Currently, we believe that open repair in the hands of experienced surgeons is superior to TEVAR for thoracoabdominal aneurysms in a variety of aortic pathologies including: chronic aortic dissection, aortic aneurysm or dissection in patients with CTDs, mycotic pseudoaneurysm and infected aortic grafts. TEVAR has distinct advantages in other aortic pathologies, including acute complicated type B aortic dissection, blunt traumatic aortic injury (BTAI) and anatomically suitable ruptured descending thoracic aneurysm.
Intimate knowledge of and facility in applying both techniques is paramount in deciding how to intervene in specific patient scenarios. The remainder of this commentary will discuss our opinion on open vs. endovascular repair of specific pathologies of the thoracoabdominal aorta.
Atherosclerotic thoracoabdominal aneurysms
Open repair has been the “gold standard” for over 50 years. Technical improvements in the conduct of the operation and improvements in postoperative care have demonstrated excellent results in the short and long-term. Complications of paraplegia, renal failure and stroke have significantly improved from the original reports of Crawford. The rate of reintervention after open repair is low and the durability of the repair is not in question. The treatment of aortoiliac ischemic disease and chronic mesenteric ischemia can be performed at the time of open repair by using bypass techniques. The patient’s aortic anatomy does not limit application of open repair, however the patient’s comorbid status can. In particular in our hands, octogenarians have the highest mortality rate, 16%. However, advanced age, chronic lung disease, chronic kidney disease and systolic heart failure are not contraindications to open repair. Frailty and an inability to rehabilitate after surgery can be contraindications to open repair.
TEVAR for thoracoabdominal atherosclerotic aneurysms requires either extraanatomic bypass for coverage of the paravisceral abdominal aorta or fenestrations and/or branched grafts for revascularization of these branches. The morbidity and mortality of hybrid thoracoabdominal debranching and endograft repair has exceeded that of traditional open thoracoabdominal repair at centers of excellence. Most institutions have abandoned this approach. The morbidity of the “open” portion of this hybrid approach does not justify the “minimally-invasive” secondstage endograft procedure. The use of this technique should be limited to centers with experience and acceptable results and specific patient scenarios.

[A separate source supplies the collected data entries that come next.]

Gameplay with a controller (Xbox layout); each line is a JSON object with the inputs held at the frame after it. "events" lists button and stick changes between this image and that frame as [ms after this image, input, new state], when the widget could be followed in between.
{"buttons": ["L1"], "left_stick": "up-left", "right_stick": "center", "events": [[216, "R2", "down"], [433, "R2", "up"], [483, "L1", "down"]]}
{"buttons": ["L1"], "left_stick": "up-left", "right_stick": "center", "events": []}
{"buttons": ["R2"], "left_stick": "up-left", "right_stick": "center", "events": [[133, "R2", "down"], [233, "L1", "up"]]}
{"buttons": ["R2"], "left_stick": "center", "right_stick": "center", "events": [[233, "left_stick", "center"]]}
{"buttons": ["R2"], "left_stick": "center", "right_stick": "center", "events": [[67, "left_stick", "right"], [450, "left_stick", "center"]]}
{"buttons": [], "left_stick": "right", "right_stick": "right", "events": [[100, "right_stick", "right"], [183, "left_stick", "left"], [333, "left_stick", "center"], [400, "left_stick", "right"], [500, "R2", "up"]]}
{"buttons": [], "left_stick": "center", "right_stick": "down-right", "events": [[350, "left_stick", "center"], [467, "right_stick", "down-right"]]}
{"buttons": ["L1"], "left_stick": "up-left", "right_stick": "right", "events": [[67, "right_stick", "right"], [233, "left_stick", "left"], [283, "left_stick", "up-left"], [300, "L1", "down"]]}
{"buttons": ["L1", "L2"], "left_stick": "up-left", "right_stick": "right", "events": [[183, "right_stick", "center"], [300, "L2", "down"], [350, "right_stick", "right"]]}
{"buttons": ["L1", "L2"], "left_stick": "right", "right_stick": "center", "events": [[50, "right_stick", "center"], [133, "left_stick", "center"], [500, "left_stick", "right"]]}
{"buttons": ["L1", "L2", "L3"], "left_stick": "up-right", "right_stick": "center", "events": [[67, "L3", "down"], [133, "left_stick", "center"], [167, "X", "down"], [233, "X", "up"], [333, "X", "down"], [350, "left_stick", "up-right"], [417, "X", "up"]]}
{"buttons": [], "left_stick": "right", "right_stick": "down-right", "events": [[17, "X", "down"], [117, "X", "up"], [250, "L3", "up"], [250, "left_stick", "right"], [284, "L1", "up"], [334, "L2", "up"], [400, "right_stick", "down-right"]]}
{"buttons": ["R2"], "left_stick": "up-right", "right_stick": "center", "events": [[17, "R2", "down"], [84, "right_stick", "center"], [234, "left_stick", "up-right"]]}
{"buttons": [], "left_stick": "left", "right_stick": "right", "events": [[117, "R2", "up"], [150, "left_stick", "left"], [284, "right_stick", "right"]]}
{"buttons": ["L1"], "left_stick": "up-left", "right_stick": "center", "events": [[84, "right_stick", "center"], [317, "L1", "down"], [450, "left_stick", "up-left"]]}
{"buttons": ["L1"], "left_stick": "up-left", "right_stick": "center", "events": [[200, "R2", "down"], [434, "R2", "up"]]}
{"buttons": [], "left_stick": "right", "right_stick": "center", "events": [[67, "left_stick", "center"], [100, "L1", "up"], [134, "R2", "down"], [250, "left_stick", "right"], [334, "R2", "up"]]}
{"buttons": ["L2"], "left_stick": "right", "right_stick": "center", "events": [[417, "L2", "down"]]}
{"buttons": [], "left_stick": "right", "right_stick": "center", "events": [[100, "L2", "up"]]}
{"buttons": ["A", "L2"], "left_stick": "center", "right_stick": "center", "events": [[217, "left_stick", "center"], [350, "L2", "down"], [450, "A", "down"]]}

Fenestrated endografts can be self-made (on the OR back table) or custom made to suit each patient’s specific anatomy. Branched endografts are also custom made for each patient (although a few constructs may be applicable to a certain percentage of patients). As reported by the Cleveland Clinic group, procedural mortality and postoperative complications are low and similar to open repair in experienced aortic surgery centers. The longterm durability of the repair and patency of the visceral branches remains to be seen. Endoleaks and reintervention are common. Although this technology is not yet widely available, it may be best applicable to the high-risk patient who cannot tolerate an open repair.
Chronic aortic dissection
Open repair for chronic aortic dissection has a historical mortality of 10%. Our recent series has shown improved outcomes with mortality of 2.2%, as our understanding of the pathology and our surgical techniques have improved. Usually the patients are younger and the aorta is generally without significant atheromatous disease reducing the risk of stroke or atheroembolization. A majority of intercostal arteries are patent and may come off either true or false lumen. With a large number of patent intercostal arteries, strategies for spinal cord protection can include intercostal and lumbar artery revascularization, cerebrospinal fluid drainage and hypothermia.
Generally, only the aneurysmal portion of the thoracoabdominal aorta need be replaced; the entire dissection does not need to be resected if there is nonaneurysmal distal aorta. Therefore, the extent of the TAAA repair is best limited to the dilated aorta and distal operations are performed when and if the distal aorta grows.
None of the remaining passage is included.